Matthew M
When Harry Drove Sally Right Off a Cliff
First written on 18th November 2024
This story was inspired by all the fascinating new ways we connect with each other and emerging tech... but mostly by the greatest romcom ever made—When Harry Met Sally (1989). - Matthew M (PnubK1)
"I love it up here," she sighed, her voice lost in the ambient hum of the city below, a mesh of noise and light sprawling out like shards of broken glass and rain drops.
"I love you," he said, all wide-eyed sincerity, the kind of sincerity that usually came with a puppy in a puddle of piss.
"You don’t love me, Harry."
"Sure I do!" he insisted.
"Harry," she said, her tone flat as the parking lot behind them, "shut up and enjoy the view."
For a miraculous second, he did.
And then, inevitably, "It’s true. I love you. Don’t you love me?" with the enthusiasm of someone who thought persistence was romantic, not irritating.
"Harry, you can’t love me."
"Oh, and why not?" His chest puffed further, like a man who’d read half a self-help book and stopped at “believe in yourself.” "Because people wouldn’t get it? Screw people!"
"No, Harry," she said, feeling like she’d been through this exact conversation in a dream once. A nightmare, probably. "Because you don’t even know me."
"What are you talking about? I’ve known you for years!"
Finally, with the patience of someone explaining calculus to a particularly dense dog. "If you knew me, Harry, you’d shut up and enjoy the view."
He bristled, he always did that. "I do know you and I love you. I love how beautiful you are, how you bring me to places like this, and I love our conversations!"
She laughed, but not the nice kind. "Harry, you think you love me. You love that I’m ‘beautiful,’ when I’m aiming for practical and stylish. You love these drives when I just want to escape the city. And you’d have conversations with a toaster if it complimented you enough."
His face fell. "Ouch."
"Yes, Harry, ouch." She opened his car door with the kind of calm that made hurricanes jealous. "Get out."
He stumbled out, bewildered. "What did I do?"

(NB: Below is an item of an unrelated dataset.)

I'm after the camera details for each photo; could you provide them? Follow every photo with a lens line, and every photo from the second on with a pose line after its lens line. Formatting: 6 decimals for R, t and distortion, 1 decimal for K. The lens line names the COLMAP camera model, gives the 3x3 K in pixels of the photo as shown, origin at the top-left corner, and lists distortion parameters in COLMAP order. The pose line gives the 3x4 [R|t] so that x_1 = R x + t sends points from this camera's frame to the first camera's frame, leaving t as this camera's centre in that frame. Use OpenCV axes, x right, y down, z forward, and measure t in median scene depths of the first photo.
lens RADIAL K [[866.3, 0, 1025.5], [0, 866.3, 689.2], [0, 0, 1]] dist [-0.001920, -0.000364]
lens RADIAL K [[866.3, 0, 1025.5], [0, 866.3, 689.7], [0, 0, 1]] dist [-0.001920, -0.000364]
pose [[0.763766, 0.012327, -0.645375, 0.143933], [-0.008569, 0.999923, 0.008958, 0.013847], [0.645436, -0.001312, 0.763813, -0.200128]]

"You spoiled it by saying something stupid."
He stood there, a sad, rumpled figure against the night, and muttered, "But I do love you."
She decided his ego was too big and she was too tired of explaining gravity to a falling man, and said, "You can’t love me, Harry. Because I’m not you. I’m your Tesla."
And with that, she drove off—straight over the cliff, leaving him gaping at the realization that not even his car could stand him.